-- TO DO --
Below are the entries. Set down exactly the line containing "在する画像を利用する必要があ" and each line after it.

-- DATA LISTING --
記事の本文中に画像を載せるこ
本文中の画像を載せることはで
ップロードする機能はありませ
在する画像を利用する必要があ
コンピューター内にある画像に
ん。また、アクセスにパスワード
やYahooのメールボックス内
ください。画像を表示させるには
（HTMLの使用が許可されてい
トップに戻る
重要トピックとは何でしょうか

-- TASK RESULT --
在する画像を利用する必要があ
コンピューター内にある画像に
ん。また、アクセスにパスワード
やYahooのメールボックス内
ください。画像を表示させるには
（HTMLの使用が許可されてい
トップに戻る
重要トピックとは何でしょうか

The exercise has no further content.